The insurance industry should rethink how it builds cyber policies. With tools to better understand and monitor exposures, insurers can augment cybersecurity services with coverage tailored to a company’s specific risk profile.
Policyholders and insurers want similar outcomes, protection against cyber threats and reduced loss costs. Closing the gap between cybersecurity and insurance, and making organizations more cohesive and resilient, yields several benefits:
Businesses run better. Improving cyberrisk management practices and integrating them with cybersecurity frees organizations to pursue growth opportunities in stride, instead of taking halting steps because of vulnerabilities in their business ecosystems.
Losses are reduced. An uncovered cyber claim means an organization must bear the loss on its own. Expenses relating to cyber incidents, with or without data breach, continue to rise. Unexpected expenses are challenging for any organization, so cyber insurance that mitigates, prevents or pays for a loss is even more valuable.
Trust grows. Disputes on whether a cyber incident is covered can permanently taint, if not destroy, an organization's relationship with its insurer. That experience in turn can influence how organizations view other insurers, creating a vicious cycle. On the other hand, a close partnership whereby insurers make their customers stronger builds trust.

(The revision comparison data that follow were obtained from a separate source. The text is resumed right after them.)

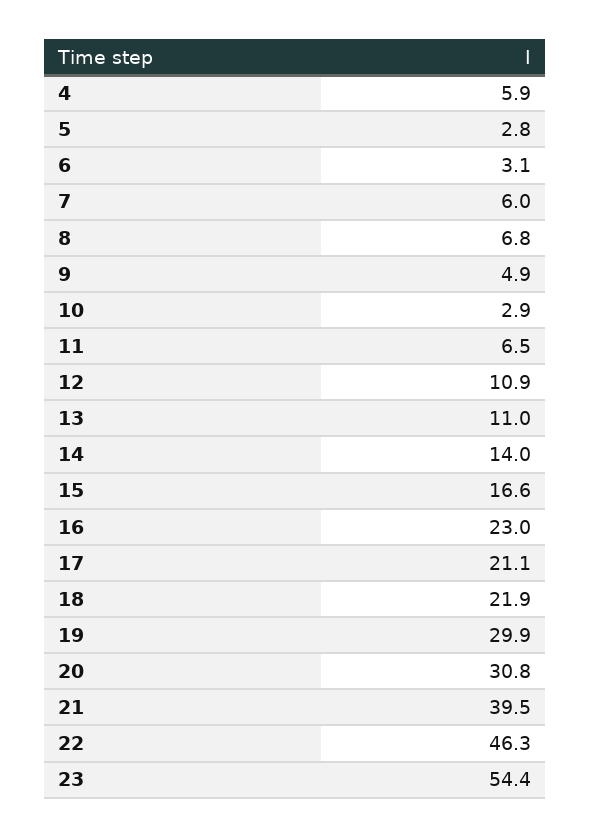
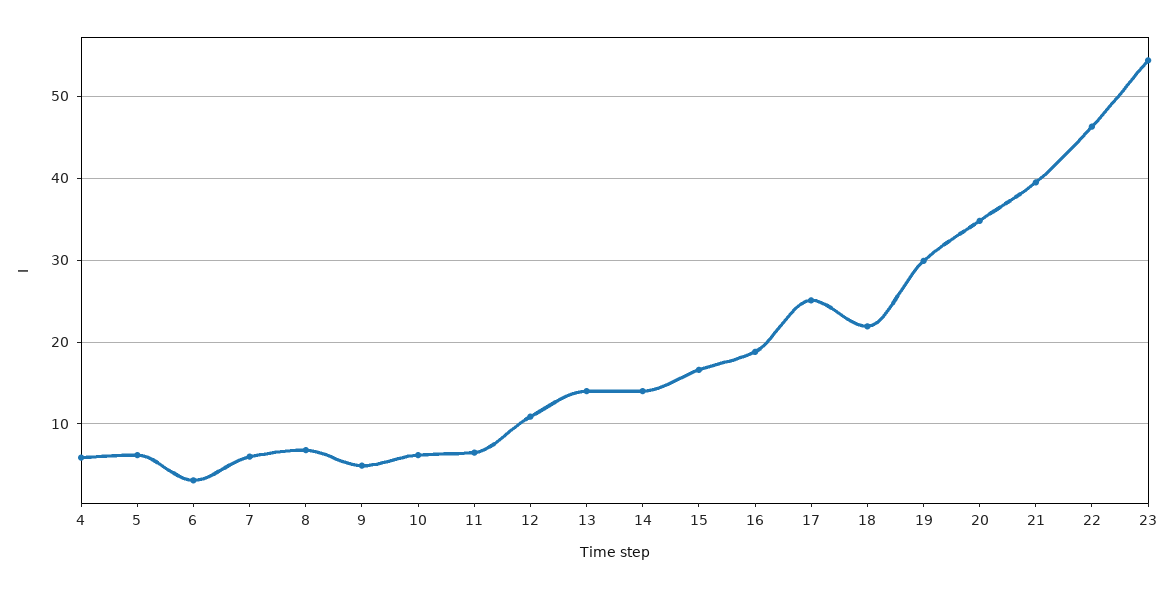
5: 2.8 -> 6
10: 2.9 -> 6
13: 11 -> 14
16: 23 -> 19
17: 21.1 -> 25
20: 30.8 -> 35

Cyber insurance is perceived as having greater value. When cyber insurance claim disputes arise, observers may question whether the coverage is worth buying. If the product doesn't respond when and in the way policyholders expect it to, what was the premium actually purchasing? Closing the gap between cybersecurity and risk management enables insurers to enhance the value of cyber insurance by ensuring its reliability to businesses.
Closing the Gap
Improve threat assessment. Traditionally, insurers have assessed risk by looking at historical data. That makes sense where risks change little over time. For example, physical damage to a car or a building fire a decade ago won't look much different a decade from now. Not so with cyberrisks, which continuously evolve as the world becomes more connected and reliant on digital data and hackers invent new methods of attack. Insurers need new ways of understanding, quantifying, and assessing cyber threats.

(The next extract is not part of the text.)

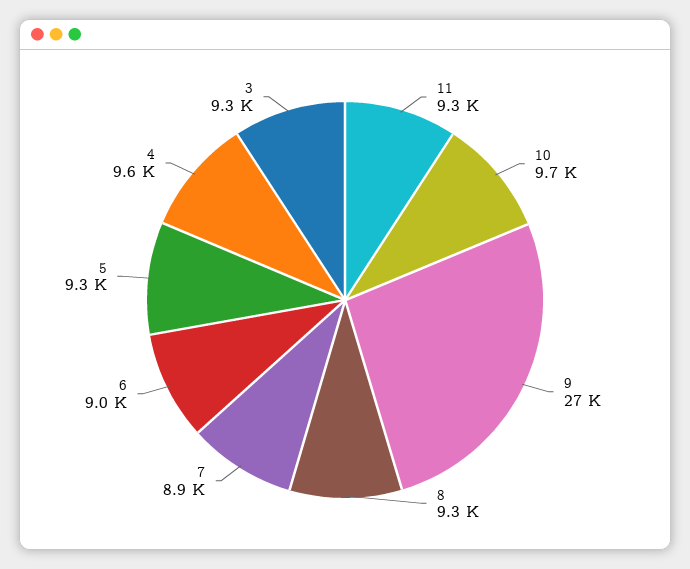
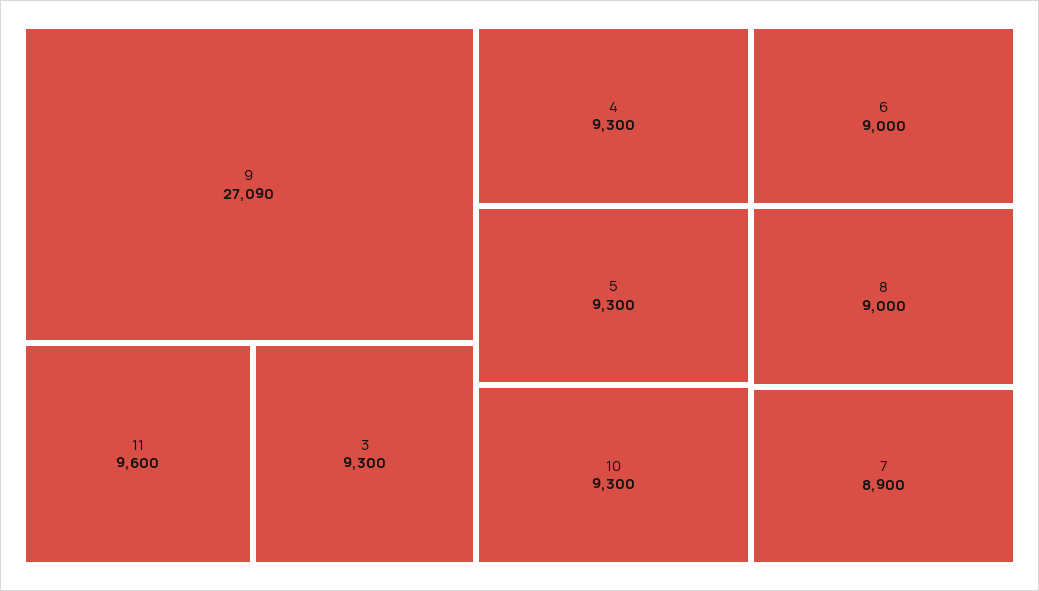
11: 9300 -> 9600
10: 9700 -> 9300
8: 9300 -> 9000
4: 9600 -> 9300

Embrace tools that enable dynamic risk evaluation. Cybersecurity technology keeps innovating, offering new methods of monitoring and measuring defense postures. It's now possible to examine cyber exposures in real time and benchmark them for specific industries.
Align coverages to customers' actual exposures. The insurance industry should rethink how it builds cyber policies. With tools to better understand and monitor exposures, insurers can augment cybersecurity services with coverage tailored to a company's specific risk profile. This approach can supply coverages and manage cyberrisks where organizations most need them.
Integrate cybersecurity into underwriting. An insurer that can work across the continuum, from risk assessment through to recovery, and that makes organizations more resilient to cyber threats, is a critical business partner.
Insurers by definition are in business for the long haul. They can offer meaningful protection and coverage for almost any risk if they have confidence that they can price the risk appropriately. Bringing together cyber security and insurance will lead to sustainable risk pricing, mutual trust and long-term resilience.